Reader Tim Mattson writes:
Read the [October] Atlantic Monthly article by James Fallows on Iraq and Bin Laden, “Bush’s Lost Year.” [Only the opening of the article is included on the Atlantic’s site.] Kerry’s positions on these subjects were almost directly lifted from the Atlantic, especially his line quoting Powell and his criticism of Tora Bora. Any American who reads the Atlantic could have given Kerry’s [positions in the debate].
This demonstrates two things about Kerry. First, he lacks any personal vision for American foreign policy. He simply took the latest issue of the Atlantic and adopted it as his own foreign policy. Second, it demonstrates that Kerry has missed so many Senate Intelligence Committee meetings that he is getting all his foreign policy information from a source available to the public at large. One would hope for more from a presidential candidate.
Berkeley economics professor Brad DeLong has posted excerpts of the Fallows article in “James Fallows: The lost year.”
Professor Peter Schramm of No Left Turns has also directed us to the excellent column on the debate by Joseph Knippenberg: “Kerry needed a debate home run, but only got a single.”
HINDROCKET adds: The connection between the Fallows piece and Kerry’s debate positions has not eluded the mainstream media. Check out this UPI “analysis” piece by David DeGennaro
Democratic presidential nominee John Kerry believes that the war in Iraq has distracted the nation from the larger war on terror, and he is not alone. Only hours before Sen. Kerry made the point before the American public Thursday night in the season’s first presidential debate, prominent journalist and commentator James Fallows said the same thing in a talk at the New America Foundation, a non-partisan public-policy institute.
Needless to say, DeGennaro believes that Fallows and Kerry are correct.

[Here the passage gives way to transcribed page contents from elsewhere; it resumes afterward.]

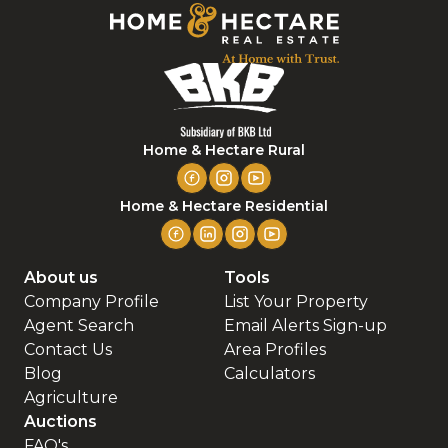
Home & Hectare Rural
Home & Hectare Residential
About us
Tools
Company Profile
List Your Property
Agent Search
Email Alerts Sign-up
Contact Us
Area Profiles
Blog
Calculators
Agriculture
Auctions
FAQ's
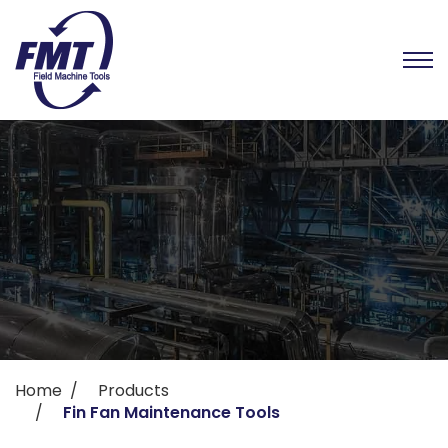
Home
Products
Fin Fan Maintenance Tools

He views the conventional wisdom that Kerry “won” the debate as evidence that the American people are convinced:
Fallows said Thursday that this question of whether Iraq is an essential part of the war on terror or an obstacle to it is the axis on which the election will turn and that Kerry needed a “heroic performance” to articulate this idea clearly and decisively to America.
Kerry seems to have accomplished that through solid debating rather than heroics.
Three national polls showed respondents saying Kerry performed better in the debate than Bush.
UPI ignores, of course, the Gallup data we cited yesterday, indicating that while 53% of respondents said Kerry “performed better” than Bush in the debate, by a whopping 11-point margin, those same respondents also said they thought Bush would do a better job on Iraq, and by a 10-point margin, would do a better job as commander in chief.
UPDATE: Mattson writes to modify his original message as follows:
What I wrote to you was clearly over the top and a gross exageration and dismissal of Kerry. I was writing when I was mad and I wrote something that was clearly not right. There is probably at most a grain of truth in the assertion that John Kerry adopted his Iraq policy from the Atlantic.
When I read the October Atlantic today I was really struck by how similar the Atlantic’s position was to Kerry’s. Basically Kerry started the debate by blasting the war in Iraq on the grounds that it was a diversion from the war on terror and kept us from finding Bin Laden. These are precisely the points made in the Atlantic. It seems that Kerry went from an Iraq policy that no one could comprehend to endorsing the position taken by the Atlantic.
I would cite specifically:
How the War in Iraq Undermined the War on Terror (article)
Powell quote, 79
Humvee quote, 82
The Long Hunt for Osama (article)
Criticism of Tora Bora, page 92
With the exception of the Tora Bora thing, these may be well known quotes.